Still, what we know and love changed dramatically over the last 20 to 30 years. Bondy refers to Dallas as "a meat and potatoes city that has evolved very well." Immediately following World War II, cuisine offerings in this country flattened out, perhaps driven by a patriotic, anti-Communist wave. "America was a bunch of neighborhoods before World War II," Cassel says. "There was diversity, but it didn't leave the neighborhoods. After World War II, everything became more pedestrian." Americans slowly reawakened to international cuisines through the 1960s. The explosion came later. "In the past 15 years we've seen some of the greatest expansion in food styles in history," Kelly says.
Dallas now features Moroccan, Austrian, Greek, Japanese...and the sheer diversity of international flavors almost precludes the introduction of anything new. "It's a horrible thing to say, 'Nope, it's all been done,'" worries chef Sharon Hage of York St.

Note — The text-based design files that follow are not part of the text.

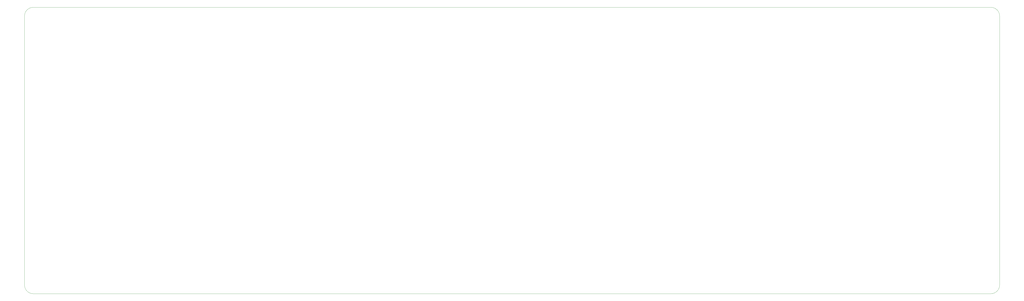
<source format=gm1>
G04 #@! TF.GenerationSoftware,KiCad,Pcbnew,6.0.7-f9a2dced07~116~ubuntu22.04.1*
G04 #@! TF.CreationDate,2022-09-05T17:56:12+01:00*
G04 #@! TF.ProjectId,keyboard,6b657962-6f61-4726-942e-6b696361645f,rev?*
G04 #@! TF.SameCoordinates,Original*
G04 #@! TF.FileFunction,Profile,NP*
%FSLAX46Y46*%
G04 Gerber Fmt 4.6, Leading zero omitted, Abs format (unit mm)*
G04 Created by KiCad (PCBNEW 6.0.7-f9a2dced07~116~ubuntu22.04.1) date 2022-09-05 17:56:12*
%MOMM*%
%LPD*%
G01*
G04 APERTURE LIST*
G04 #@! TA.AperFunction,Profile*
%ADD10C,0.100000*%
G04 #@! TD*
G04 APERTURE END LIST*
D10*
X472281250Y-244475000D02*
G75*
G03*
X476250000Y-240506250I-50J3968800D01*
G01*
X36512500Y-240506250D02*
G75*
G03*
X40481250Y-244475000I3968750J0D01*
G01*
X476249950Y-119062500D02*
G75*
G03*
X472281250Y-115093750I-3968750J0D01*
G01*
X472281250Y-115093750D02*
X40481250Y-115093750D01*
X476250000Y-240506250D02*
X476250000Y-119062500D01*
X40481250Y-244475000D02*
X472281250Y-244475000D01*
X40481250Y-115093750D02*
G75*
G03*
X36512500Y-119062500I0J-3968750D01*
G01*
X36512500Y-119062500D02*
X36512500Y-240506250D01*
M02*

</source>
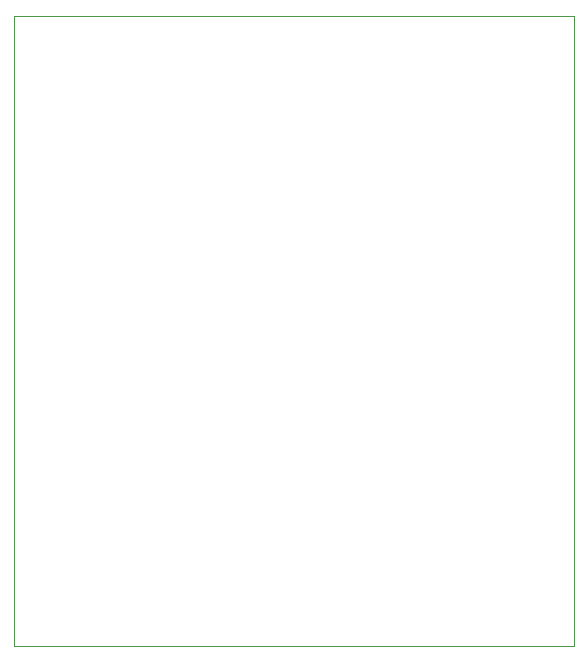
<source format=gbr>
%TF.GenerationSoftware,Altium Limited,Altium Designer,18.0.12 (696)*%
G04 Layer_Color=0*
%FSLAX26Y26*%
%MOIN*%
%TF.FileFunction,Profile,NP*%
%TF.Part,Single*%
G01*
G75*
%TA.AperFunction,Profile*%
%ADD28C,0.001000*%
D28*
X1000000Y1000000D02*
X2866930D01*
Y3099610D01*
X1000000D01*
Y1000000D01*
%TF.MD5,810ab93481e594678dfcae725db85f3e*%
M02*

</source>
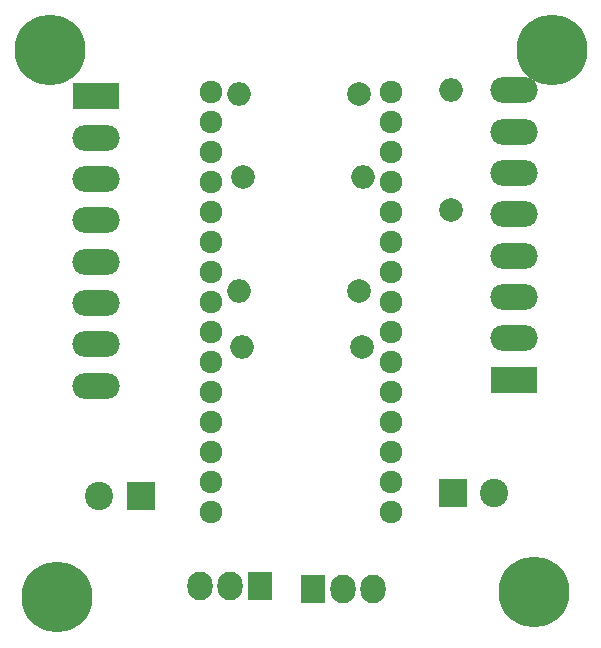
<source format=gbs>
G04 #@! TF.FileFunction,Soldermask,Bot*
%FSLAX46Y46*%
G04 Gerber Fmt 4.6, Leading zero omitted, Abs format (unit mm)*
G04 Created by KiCad (PCBNEW 4.0.5+dfsg1-4) date Sat Feb 18 23:12:04 2017*
%MOMM*%
%LPD*%
G01*
G04 APERTURE LIST*
%ADD10C,0.100000*%
%ADD11R,2.400000X2.400000*%
%ADD12C,2.400000*%
%ADD13R,4.000000X2.200000*%
%ADD14O,4.000000X2.200000*%
%ADD15R,2.127200X2.432000*%
%ADD16O,2.127200X2.432000*%
%ADD17C,1.924000*%
%ADD18C,2.000000*%
%ADD19O,2.000000X2.000000*%
%ADD20C,6.000000*%
G04 APERTURE END LIST*
D10*
D11*
X136000000Y-112200000D03*
D12*
X132500000Y-112200000D03*
D11*
X162400000Y-112000000D03*
D12*
X165900000Y-112000000D03*
D13*
X167600000Y-102400000D03*
D14*
X167600000Y-98900000D03*
X167600000Y-95400000D03*
X167600000Y-91900000D03*
X167600000Y-88400000D03*
X167600000Y-84900000D03*
X167600000Y-81400000D03*
X167600000Y-77900000D03*
D13*
X132200000Y-78400000D03*
D14*
X132200000Y-81900000D03*
X132200000Y-85400000D03*
X132200000Y-88900000D03*
X132200000Y-92400000D03*
X132200000Y-95900000D03*
X132200000Y-99400000D03*
X132200000Y-102900000D03*
D15*
X150600000Y-120100000D03*
D16*
X153140000Y-120100000D03*
X155680000Y-120100000D03*
D15*
X146100000Y-119900000D03*
D16*
X143560000Y-119900000D03*
X141020000Y-119900000D03*
D17*
X141980000Y-78020000D03*
X141980000Y-80560000D03*
X141980000Y-83100000D03*
X141980000Y-85640000D03*
X141980000Y-88180000D03*
X141980000Y-90720000D03*
X141980000Y-93260000D03*
X141980000Y-95800000D03*
X141980000Y-98340000D03*
X141980000Y-100880000D03*
X141980000Y-103420000D03*
X141980000Y-105960000D03*
X141980000Y-108500000D03*
X141980000Y-111040000D03*
X141980000Y-113580000D03*
X157220000Y-113580000D03*
X157220000Y-111040000D03*
X157220000Y-108500000D03*
X157220000Y-105960000D03*
X157220000Y-103420000D03*
X157220000Y-100880000D03*
X157220000Y-98340000D03*
X157220000Y-95800000D03*
X157220000Y-93260000D03*
X157220000Y-90720000D03*
X157220000Y-88180000D03*
X157220000Y-85640000D03*
X157220000Y-83100000D03*
X157220000Y-80560000D03*
X157220000Y-78020000D03*
D18*
X154500000Y-94900000D03*
D19*
X144340000Y-94900000D03*
D18*
X144700000Y-85200000D03*
D19*
X154860000Y-85200000D03*
D18*
X154500000Y-78200000D03*
D19*
X144340000Y-78200000D03*
D18*
X154700000Y-99600000D03*
D19*
X144540000Y-99600000D03*
D18*
X162300000Y-88000000D03*
D19*
X162300000Y-77840000D03*
D20*
X170800000Y-74500000D03*
X128300000Y-74500000D03*
X128900000Y-120800000D03*
X169300000Y-120400000D03*
M02*

</source>
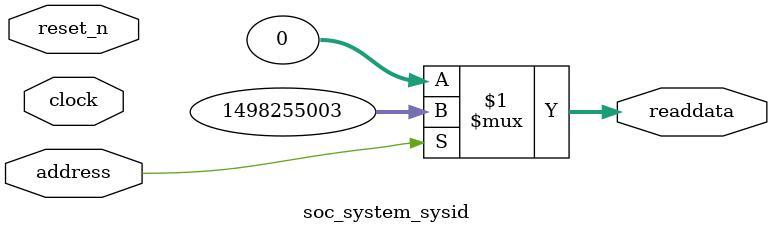
<source format=v>

`timescale 1ns / 1ps
// synthesis translate_on

// turn off superfluous verilog processor warnings 
// altera message_level Level1 
// altera message_off 10034 10035 10036 10037 10230 10240 10030 

module soc_system_sysid (
               // inputs:
                address,
                clock,
                reset_n,

               // outputs:
                readdata
             )
;

  output  [ 31: 0] readdata;
  input            address;
  input            clock;
  input            reset_n;

  wire    [ 31: 0] readdata;
  //control_slave, which is an e_avalon_slave
  assign readdata = address ? 1498255003 : 0;

endmodule




</source>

While acknowledging the untapped markets for offal and insects, she reiterates Cassel's conclusion: "I think all the palatable ingredients are available."
The problem, it seems, is our pernicious accumulation of wealth. "People in North America by and large live a nice lifestyle, so a majority can afford to try different foods," Rathbun says. "But because we have that ability, we become picky." In other words, Americans don't have to rely on innards or insects for sustenance. We can cut the heads off fish, pull the beaks off ducks before tossing them in a pot.
"Americans are not prepared for pure French--liver, intestine, tongue, brain," explains Philippe Naouri, co-owner of Bali Bar. "Americans like steak, salmon, calamari." And as long as we call it calamari, we never have to eat squid.
Rathbun, himself a world traveler and food enthusiast, shies away from organ meats. It's not, then, that we're afraid of different flavors; we just seek them in a more familiar form, hence the popularity of fusion restaurants. Fusion brings together culinary influences from two or more cultures and prepares them in forms acceptable to a mass American palate. "A lot of it is in the way you write the dish, the way you make familiar flavors more predominant," explains Cassel, who prefers "collision cuisine" to fusion. "You balance it out with 'round-eye' flavors. Take Indian food. We use all those flavors in food that Americans recognize."